There are so many reasons you should stay alive. I posted a chapter in my Randomness book titled '50 Reasons Not To Give Up' and I highly recommend you read it if you're feeling down. This isn't a spon at all. You don't need to read it but it's just me pointing out the little things that make me want to stay alive. I wrote it the other night when I wasn't at my happiest and I was close to doing something bad (I wasn't going to kill myself. Just hurt myself). It really helped me.

It's just like.. yeah, there are terrible things going on in the world. Yeah, you might feel alone. Yeah, you might be feeling anxious a lot. But the world is a beautiful place and there are so many positive things in it. Focus on the positive things that happen and appreciate them. Like, watching the sunset. It's so beautiful. You don't want to miss it, do you?

Please don't give up. Reach out to someone because I'm sure there is someone who'll be willing to help you out. You'll be okay one day, I promise. Maybe I lose hope sometimes but I try my best to get it back by doing things I love. I write, I watch YouTube. I draw... it helps keep me grounded and realise things aren't all that bad.

Recently I've started to meditate as well? I know it sounds stupid but it helps calm me down. I've only done it a few times but those times it has helped me relax and become less tense. Being a restless and generally fidget-y person, I wasn't sure I'd benefit from it but it helped make me feel calmer. It's useful and you should definitely try it if you feel anxious!

I'm not claiming I have anxiety or depression or any mental disorder at all. I'm just saying I've been feeling down and these things have helped me. I'm not saying I'm some sort of professional either so you can't just rely on me to help you. I can be there to support you but if you are really suffering with suicidal thoughts or have thoughts of harming yourself or others, please reach out.

Here are some helplines. If your country's isn't there, a quick google search should assist you.

Please stay safe. For me, for your friends, for your family. People will miss you, I promise.

I'm sorry that you're going through what you're going through.
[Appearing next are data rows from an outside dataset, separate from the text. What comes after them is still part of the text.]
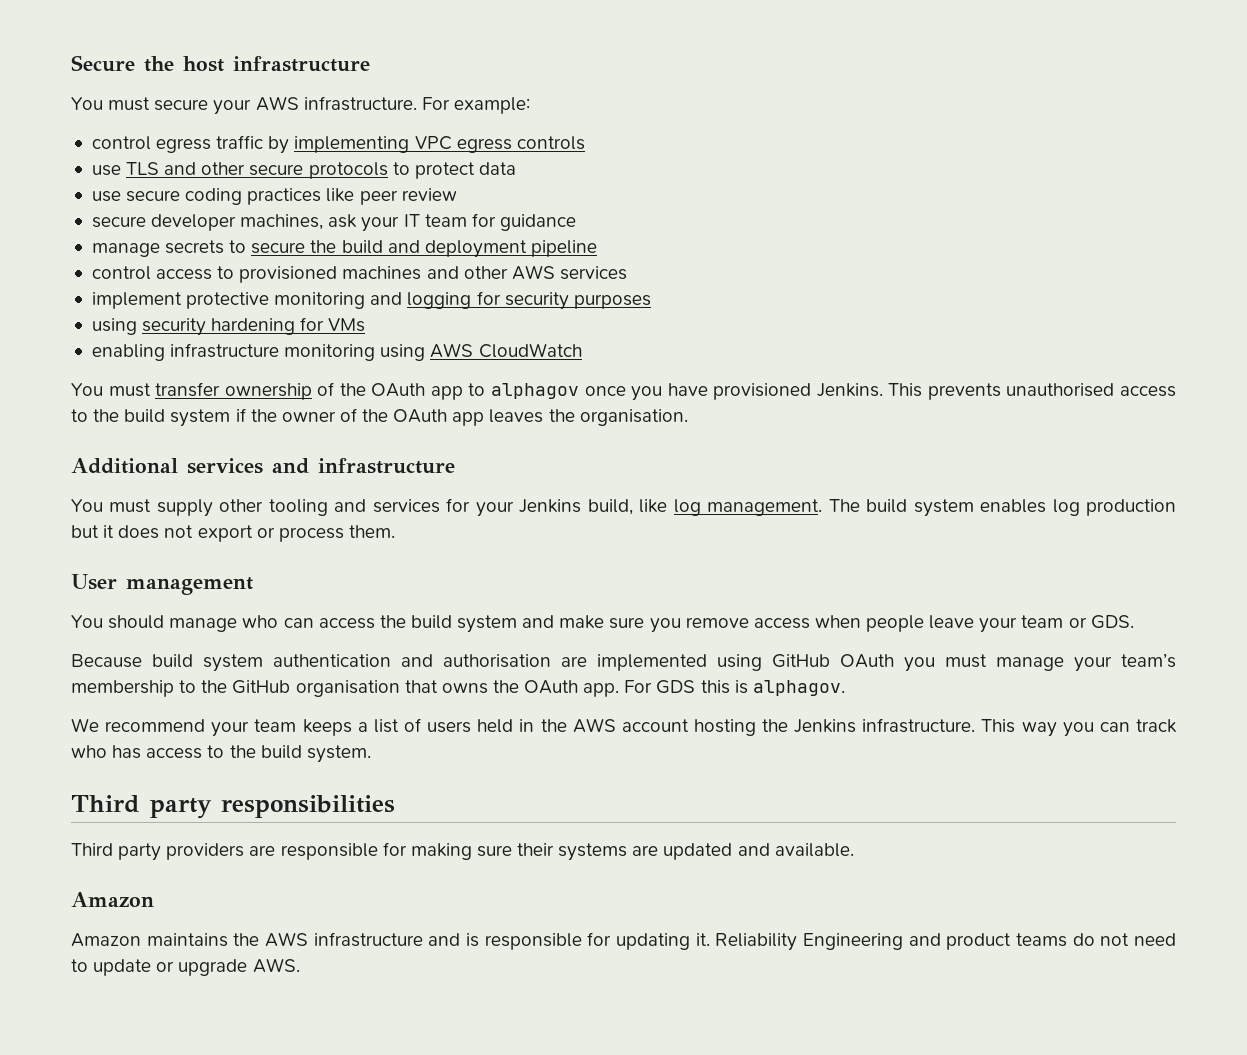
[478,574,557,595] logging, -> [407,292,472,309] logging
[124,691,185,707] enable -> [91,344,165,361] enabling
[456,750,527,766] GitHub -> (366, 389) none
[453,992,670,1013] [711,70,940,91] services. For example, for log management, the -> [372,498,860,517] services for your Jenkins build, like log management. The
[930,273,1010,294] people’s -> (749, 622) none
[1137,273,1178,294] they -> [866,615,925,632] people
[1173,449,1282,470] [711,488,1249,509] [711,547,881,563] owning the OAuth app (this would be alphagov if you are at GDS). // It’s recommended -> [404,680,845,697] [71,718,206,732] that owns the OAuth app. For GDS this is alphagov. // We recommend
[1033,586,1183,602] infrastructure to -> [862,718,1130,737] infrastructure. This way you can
I know I've been feeling really under the weather lately but I haven't been and never have been diagnosed with depression. This may mean I don't actually know what it feels like. I mean, I've had bad thoughts and stuff but I'm sure I haven't had it that bad.

You'll be okay. Here's a hug because sometimes that's all you need. *hugs*

If you need to talk, I'm here, okay? I'll try and reply as quick as I can but, because of time zones, that might be hard. I'll still try my best to be there for you though.

So stay safe. Make sure you eat, drink and take your medication today. Look after yourself... for me.

(Sorry I wrote so much. It's just an issue that's very close to my heart.)